= What this exercise asks =
[A] Reproduce the spaceflight text from "The Edoardo Amaldi Automated" to "it approaches the ISS for docking on March 28, 2012.".
[B] In the spaceflight text, where is Endeavour set to head this September?

= Text for analysis =
The Edoardo Amaldi Automated Transfer Vehicle (ATV) fires its thrusters as it approaches the International Space Station (ISS) for docking on March 28, 2012.
NASA / Don Pettit

Edoardo Amaldi docks with the ISS... Above and below are spectacular photos of the Automated Transfer Vehicle before and after it docked with the International Space Station (ISS) two days ago. Edoardo Amaldi will stay at the orbital outpost till late August, when it will re-enter and burn up in Earth's atmosphere after providing thousands of pounds of food and cargo to the crew aboard the ISS.

The Edoardo Amaldi ATV soars against the blackness of space as it approaches the ISS for docking on March 28, 2012.
NASA

The Edoardo Amaldi ATV slowly approaches the ISS for docking on March 28, 2012.
NASA

The Edoardo Amaldi ATV docks with the ISS on March 28, 2012.
NASA

Wednesday, March 28, 2012

Endeavour's right Orbital Maneuvering System (OMS) pod is re-installed onto the vehicle on March 28, 2012.
NASA / Kim Shiflett

Endeavour: Retirement Update #3... A little more than a week since the left Orbital Maneuvering System (OMS) pod was re-installed onto Endeavour at the Kennedy Space Center in Florida, the shuttle's right OMS pod was reattached to the vehicle today. This milestone comes a week after technicians inside Orbiter Processing Facility-2 (where Endeavour currently resides) began removing Main Propulsion System (MPS) tanks from the payload bay of the youngest spaceplane in NASA's retired fleet. The three main Auxiliary Power Units were removed from the orbiter on the same day the MPS tanks were uninstalled.

Endeavour's three main Auxiliary Power Units are inspected after they were removed from the orbiter on March 21, 2012.
NASA / Dimitri Gerondidakis

The last major items that make up Endeavour's transition and retirement operation include the removal of additional MPS components from her engine compartment (for future use on NASA's Space Launch System), the installation of three Replica Shuttle Main Engines, the closing of her twin payload bay doors for the final time, and of course, the permanent powering-down of Endeavour's electrical systems. She is set to head to the California Science Center in downtown Los Angeles this September.

The right OMS pod is lifted from its trailer for re-installation onto Endeavour on March 28, 2012.
NASA / Kim Shiflett

The right OMS pod is lifted from its trailer for re-installation onto Endeavour on March 28, 2012.
NASA / Kim Shiflett

The right OMS pod is re-installed onto Endeavour via crane on March 28, 2012.
NASA / Kim Shiflett

Sunday, March 25, 2012

Three of Endeavour's Main Propulsion System (MPS) tanks are ready to be placed in storage for future use on NASA's Space Launch System, on March 21, 2012.
NASA / Dimitri Gerondidakis

Endeavour: Retirement Update #2... Last Wednesday, technicians inside Orbiter Processing Facility (OPF)-2 at NASA's Kennedy Space Center (KSC) in Florida began removing Main Propulsion System tanks from the mid-body of Endeavour. After the tanks were lifted via crane from the payload bay of the shuttle, they will be secured and placed in storage for future use on NASA's next heavy-lift vehicle, the Space Launch System. Endeavour herself, meanwhile, continues to undergo transition and retirement processing inside OPF-2. By the end of next month, she and Atlantis will be the only orbiters left at KSC...as Discovery is less than a month away from being transported to her final home at the Udvar-Hazy Center in Virginia.

[Saved entries]
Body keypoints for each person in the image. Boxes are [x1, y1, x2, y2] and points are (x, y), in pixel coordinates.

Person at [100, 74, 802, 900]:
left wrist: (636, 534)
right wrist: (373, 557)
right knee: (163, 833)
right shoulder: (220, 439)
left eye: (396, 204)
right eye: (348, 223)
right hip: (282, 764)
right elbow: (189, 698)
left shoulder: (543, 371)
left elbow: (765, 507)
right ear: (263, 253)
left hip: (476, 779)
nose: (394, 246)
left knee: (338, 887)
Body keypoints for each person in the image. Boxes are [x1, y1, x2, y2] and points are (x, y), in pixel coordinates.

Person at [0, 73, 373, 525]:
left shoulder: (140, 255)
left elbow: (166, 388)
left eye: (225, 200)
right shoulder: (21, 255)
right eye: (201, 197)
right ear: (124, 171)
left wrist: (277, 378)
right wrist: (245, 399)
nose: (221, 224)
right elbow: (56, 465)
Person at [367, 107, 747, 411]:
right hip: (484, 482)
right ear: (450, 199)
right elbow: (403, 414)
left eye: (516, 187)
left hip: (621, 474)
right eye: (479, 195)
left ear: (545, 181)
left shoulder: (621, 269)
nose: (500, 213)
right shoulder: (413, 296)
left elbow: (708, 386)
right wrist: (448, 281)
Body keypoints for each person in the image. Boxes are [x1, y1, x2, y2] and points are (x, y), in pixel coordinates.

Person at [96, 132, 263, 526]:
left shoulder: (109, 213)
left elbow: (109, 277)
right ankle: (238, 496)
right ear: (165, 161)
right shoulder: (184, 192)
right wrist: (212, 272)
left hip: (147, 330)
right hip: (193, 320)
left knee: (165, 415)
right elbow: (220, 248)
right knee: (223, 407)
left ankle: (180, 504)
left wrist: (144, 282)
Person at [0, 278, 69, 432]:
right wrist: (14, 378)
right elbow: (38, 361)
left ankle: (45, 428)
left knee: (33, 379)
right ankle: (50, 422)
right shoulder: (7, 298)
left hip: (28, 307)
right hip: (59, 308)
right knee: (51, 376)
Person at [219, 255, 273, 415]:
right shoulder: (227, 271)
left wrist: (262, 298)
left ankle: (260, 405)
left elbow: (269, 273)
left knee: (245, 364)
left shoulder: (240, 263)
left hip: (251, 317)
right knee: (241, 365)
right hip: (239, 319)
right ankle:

---

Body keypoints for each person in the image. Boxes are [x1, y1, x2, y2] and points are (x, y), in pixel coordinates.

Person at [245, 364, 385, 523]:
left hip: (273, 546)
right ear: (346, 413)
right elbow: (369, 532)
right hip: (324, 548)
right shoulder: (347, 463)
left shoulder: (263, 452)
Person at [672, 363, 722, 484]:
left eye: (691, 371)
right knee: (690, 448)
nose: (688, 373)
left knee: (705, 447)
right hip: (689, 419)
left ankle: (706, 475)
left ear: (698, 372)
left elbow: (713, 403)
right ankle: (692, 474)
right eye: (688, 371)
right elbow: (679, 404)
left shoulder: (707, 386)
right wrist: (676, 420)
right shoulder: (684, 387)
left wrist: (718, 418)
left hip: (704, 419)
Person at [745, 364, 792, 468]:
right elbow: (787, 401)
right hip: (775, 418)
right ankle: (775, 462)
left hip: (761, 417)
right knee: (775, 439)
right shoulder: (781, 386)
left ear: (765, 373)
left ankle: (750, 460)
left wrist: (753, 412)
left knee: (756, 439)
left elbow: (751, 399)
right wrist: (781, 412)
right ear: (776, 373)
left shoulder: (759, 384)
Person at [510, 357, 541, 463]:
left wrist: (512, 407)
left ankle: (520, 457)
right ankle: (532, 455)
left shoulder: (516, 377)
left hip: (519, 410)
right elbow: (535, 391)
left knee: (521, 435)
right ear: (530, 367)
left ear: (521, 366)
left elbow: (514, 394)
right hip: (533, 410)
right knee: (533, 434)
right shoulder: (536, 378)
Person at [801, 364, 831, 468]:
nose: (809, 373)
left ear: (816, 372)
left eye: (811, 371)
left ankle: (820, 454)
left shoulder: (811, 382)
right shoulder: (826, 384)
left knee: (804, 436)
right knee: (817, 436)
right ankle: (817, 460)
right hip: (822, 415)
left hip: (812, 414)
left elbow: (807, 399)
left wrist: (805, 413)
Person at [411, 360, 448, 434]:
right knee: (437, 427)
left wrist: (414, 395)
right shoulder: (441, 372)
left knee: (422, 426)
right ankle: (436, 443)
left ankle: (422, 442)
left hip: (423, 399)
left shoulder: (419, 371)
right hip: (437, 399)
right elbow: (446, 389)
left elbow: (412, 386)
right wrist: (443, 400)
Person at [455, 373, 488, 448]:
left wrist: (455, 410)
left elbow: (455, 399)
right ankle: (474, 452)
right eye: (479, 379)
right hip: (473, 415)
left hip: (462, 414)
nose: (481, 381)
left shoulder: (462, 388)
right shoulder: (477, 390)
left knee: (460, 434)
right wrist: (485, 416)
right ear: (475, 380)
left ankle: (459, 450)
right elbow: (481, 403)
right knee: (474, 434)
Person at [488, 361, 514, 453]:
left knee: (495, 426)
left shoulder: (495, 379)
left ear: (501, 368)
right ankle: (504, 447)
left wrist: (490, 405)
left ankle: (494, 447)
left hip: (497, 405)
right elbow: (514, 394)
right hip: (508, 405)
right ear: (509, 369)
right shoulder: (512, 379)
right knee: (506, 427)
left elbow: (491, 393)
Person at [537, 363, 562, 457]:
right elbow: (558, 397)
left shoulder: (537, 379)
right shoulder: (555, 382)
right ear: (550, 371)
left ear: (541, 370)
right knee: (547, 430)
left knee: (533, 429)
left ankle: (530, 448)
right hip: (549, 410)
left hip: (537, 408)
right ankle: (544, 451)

--

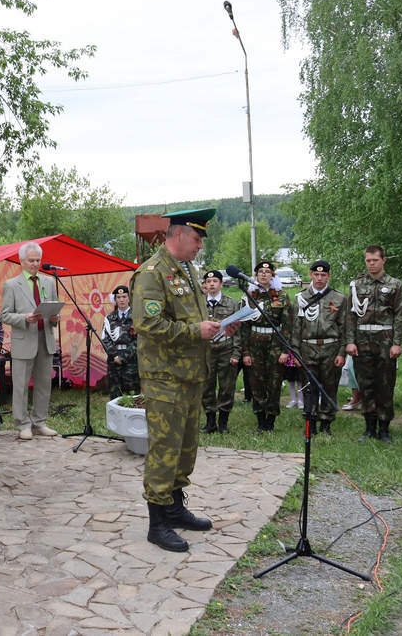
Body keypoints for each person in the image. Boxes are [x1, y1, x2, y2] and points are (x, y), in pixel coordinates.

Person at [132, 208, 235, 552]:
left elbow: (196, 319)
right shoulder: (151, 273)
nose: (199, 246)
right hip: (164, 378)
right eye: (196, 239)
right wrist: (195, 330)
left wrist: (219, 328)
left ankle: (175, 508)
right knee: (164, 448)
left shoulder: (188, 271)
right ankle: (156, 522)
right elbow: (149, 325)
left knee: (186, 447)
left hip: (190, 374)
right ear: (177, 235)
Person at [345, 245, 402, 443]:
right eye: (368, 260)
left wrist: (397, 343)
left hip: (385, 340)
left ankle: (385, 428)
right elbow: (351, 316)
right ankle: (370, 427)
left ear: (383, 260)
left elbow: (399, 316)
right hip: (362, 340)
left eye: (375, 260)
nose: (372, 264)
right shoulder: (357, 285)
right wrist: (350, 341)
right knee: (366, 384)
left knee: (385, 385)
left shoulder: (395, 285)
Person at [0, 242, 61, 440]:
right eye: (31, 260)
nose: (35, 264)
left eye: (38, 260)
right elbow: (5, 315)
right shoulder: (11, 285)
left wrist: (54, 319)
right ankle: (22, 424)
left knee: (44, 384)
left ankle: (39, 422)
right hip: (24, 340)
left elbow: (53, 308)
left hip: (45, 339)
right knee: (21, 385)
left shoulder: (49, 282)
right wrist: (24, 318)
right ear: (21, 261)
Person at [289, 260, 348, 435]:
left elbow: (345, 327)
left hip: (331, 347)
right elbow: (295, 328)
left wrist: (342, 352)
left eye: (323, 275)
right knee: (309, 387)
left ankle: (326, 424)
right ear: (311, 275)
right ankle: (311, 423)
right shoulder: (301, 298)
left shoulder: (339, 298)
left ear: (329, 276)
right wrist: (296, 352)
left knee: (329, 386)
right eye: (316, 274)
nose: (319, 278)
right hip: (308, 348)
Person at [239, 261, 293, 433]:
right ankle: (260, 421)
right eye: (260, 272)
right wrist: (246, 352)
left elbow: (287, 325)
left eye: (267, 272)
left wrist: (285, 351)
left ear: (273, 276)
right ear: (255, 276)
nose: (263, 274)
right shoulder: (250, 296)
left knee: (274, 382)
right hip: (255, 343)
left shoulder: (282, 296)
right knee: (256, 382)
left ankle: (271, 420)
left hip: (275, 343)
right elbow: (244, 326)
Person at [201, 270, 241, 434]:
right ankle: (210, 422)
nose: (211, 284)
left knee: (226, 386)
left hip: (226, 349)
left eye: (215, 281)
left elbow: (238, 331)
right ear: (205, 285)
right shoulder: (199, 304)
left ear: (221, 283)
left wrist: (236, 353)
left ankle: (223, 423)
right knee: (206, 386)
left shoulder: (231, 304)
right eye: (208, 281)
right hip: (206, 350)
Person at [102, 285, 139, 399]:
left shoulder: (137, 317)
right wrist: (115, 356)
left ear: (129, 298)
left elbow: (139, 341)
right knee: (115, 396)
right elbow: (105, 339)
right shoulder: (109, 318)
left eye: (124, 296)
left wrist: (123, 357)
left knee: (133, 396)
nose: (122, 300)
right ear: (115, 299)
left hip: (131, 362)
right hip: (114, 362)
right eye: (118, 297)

= Answers by item =
[A]
The Edoardo Amaldi Automated Transfer Vehicle (ATV) fires its thrusters as it approaches the International Space Station (ISS) for docking on March 28, 2012.
NASA / Don Pettit

Edoardo Amaldi docks with the ISS... Above and below are spectacular photos of the Automated Transfer Vehicle before and after it docked with the International Space Station (ISS) two days ago. Edoardo Amaldi will stay at the orbital outpost till late August, when it will re-enter and burn up in Earth's atmosphere after providing thousands of pounds of food and cargo to the crew aboard the ISS.

The Edoardo Amaldi ATV soars against the blackness of space as it approaches the ISS for docking on March 28, 2012.

[B] The California Science Center in downtown Los Angeles.